Myringotomy and PE Tubes
A myringotomy is a surgical opening of the eardrum in an effort to remove fluid or decrease the number of infections of the middle ear. Usually, a small plastic tube--or pressure equalizing tube (PE tube)--is inserted through the opening in order to allow air to get to the middle ear for a prolonged period. It also allows for continued drainage of middle ear fluid. This tube does not impair hearing nor can your child feel it. The tube usually remains in place for an average of 12 months and falls out on its own.
- A surgeon makes a small incision in the eardrum.
- Any fluid present is removed.
- The surgeon places a small tube in the ear.
Immediately Following Surgery
Your child may have liquids or food after waking up from the anesthetic. The healthcare staff at the University of Chicago Medicine Comer Children's Hospital will give your child a pain reliever, such as Tylenol, if he or she has ear pain.
During the procedure, your child's surgeon may have inserted cotton in the ear canal to absorb drainage. This drainage may be blood-tinged and could last for two or three days. The cotton should be changed as often as necessary while the drainage is present.
The Days After the Procedure
Your child's activity should be back to normal. This includes returning to school.

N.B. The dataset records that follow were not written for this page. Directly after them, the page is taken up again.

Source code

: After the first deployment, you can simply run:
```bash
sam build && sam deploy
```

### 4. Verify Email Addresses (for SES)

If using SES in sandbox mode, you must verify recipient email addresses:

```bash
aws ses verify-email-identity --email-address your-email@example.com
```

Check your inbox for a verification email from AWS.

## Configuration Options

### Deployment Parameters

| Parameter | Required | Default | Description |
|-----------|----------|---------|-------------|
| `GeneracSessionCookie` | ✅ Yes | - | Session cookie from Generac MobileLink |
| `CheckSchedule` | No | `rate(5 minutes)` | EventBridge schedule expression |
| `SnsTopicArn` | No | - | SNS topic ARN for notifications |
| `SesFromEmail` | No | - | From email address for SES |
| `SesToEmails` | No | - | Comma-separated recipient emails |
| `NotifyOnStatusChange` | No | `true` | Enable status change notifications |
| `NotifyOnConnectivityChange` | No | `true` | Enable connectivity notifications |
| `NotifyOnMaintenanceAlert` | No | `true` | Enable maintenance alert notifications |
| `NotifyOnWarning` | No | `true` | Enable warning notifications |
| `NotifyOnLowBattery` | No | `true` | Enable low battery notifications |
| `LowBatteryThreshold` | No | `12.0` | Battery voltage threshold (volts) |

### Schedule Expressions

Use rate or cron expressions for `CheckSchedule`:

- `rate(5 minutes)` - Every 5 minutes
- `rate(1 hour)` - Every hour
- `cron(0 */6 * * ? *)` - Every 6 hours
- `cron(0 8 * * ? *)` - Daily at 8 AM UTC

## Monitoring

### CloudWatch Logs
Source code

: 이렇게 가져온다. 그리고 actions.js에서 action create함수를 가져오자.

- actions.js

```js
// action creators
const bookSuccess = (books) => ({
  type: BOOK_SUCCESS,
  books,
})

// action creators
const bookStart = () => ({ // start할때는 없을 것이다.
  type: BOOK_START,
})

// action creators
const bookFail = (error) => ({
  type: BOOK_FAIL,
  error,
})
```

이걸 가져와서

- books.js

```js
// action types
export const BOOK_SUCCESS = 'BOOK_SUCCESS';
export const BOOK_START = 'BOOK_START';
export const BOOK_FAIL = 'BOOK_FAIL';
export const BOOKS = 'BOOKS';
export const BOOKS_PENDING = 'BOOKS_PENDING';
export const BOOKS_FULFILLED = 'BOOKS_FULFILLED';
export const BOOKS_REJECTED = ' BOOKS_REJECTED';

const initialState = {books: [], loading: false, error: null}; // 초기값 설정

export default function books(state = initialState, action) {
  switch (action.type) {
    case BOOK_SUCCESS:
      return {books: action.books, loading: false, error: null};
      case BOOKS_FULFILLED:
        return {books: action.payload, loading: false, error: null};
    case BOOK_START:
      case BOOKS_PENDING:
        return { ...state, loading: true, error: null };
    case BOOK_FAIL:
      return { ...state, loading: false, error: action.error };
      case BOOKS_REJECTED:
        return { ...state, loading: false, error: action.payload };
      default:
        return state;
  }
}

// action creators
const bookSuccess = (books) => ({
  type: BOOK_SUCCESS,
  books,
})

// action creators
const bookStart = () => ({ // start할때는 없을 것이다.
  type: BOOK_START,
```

If you have been given a bottle of eardrops, then place three drops in each ear three times a day for three days and then stop.
General Care Instructions
Water should not be allowed to enter the ear, since this may cause an infection. Underwater swimming, as well as jumping and diving into the water, is not encouraged. Otherwise swimming is allowed, as long as earplugs are used. If your child does not feel comfortable with earplugs, he or she will be allowed to swim in clean chlorinated pools, or the ocean, without them. Swimming in lake water, which is usually more likely to be contaminated, is discouraged without earplugs. Either earplugs or cotton with Vaseline on it must be used when taking a bath or washing the hair. Also, if your child does get water in his or her ear, he or she might develop drainage from the ear canal and could need treatment with eardrops. Please call your child's doctor if this happens.
Ear drainage may occur immediately after the procedure or at any time while the tubes are in place. If drainage lasts for more than two days or smells foul, further treatment may be necessary. Your child's doctor or nurse should be contacted for instructions.
Ear popping, cracking, or pain when burping, yawning, or chewing might occur following insertion of the tubes. This will disappear as the ear heals.
During the follow-up appointment, the position of the tubes will be checked and your child’s hearing may be evaluated. Your child’s ears should be checked every six months by his or her pediatrician or otolaryngologist to determine the position of the tubes and remove them from the ear canal if they have come out of the drum.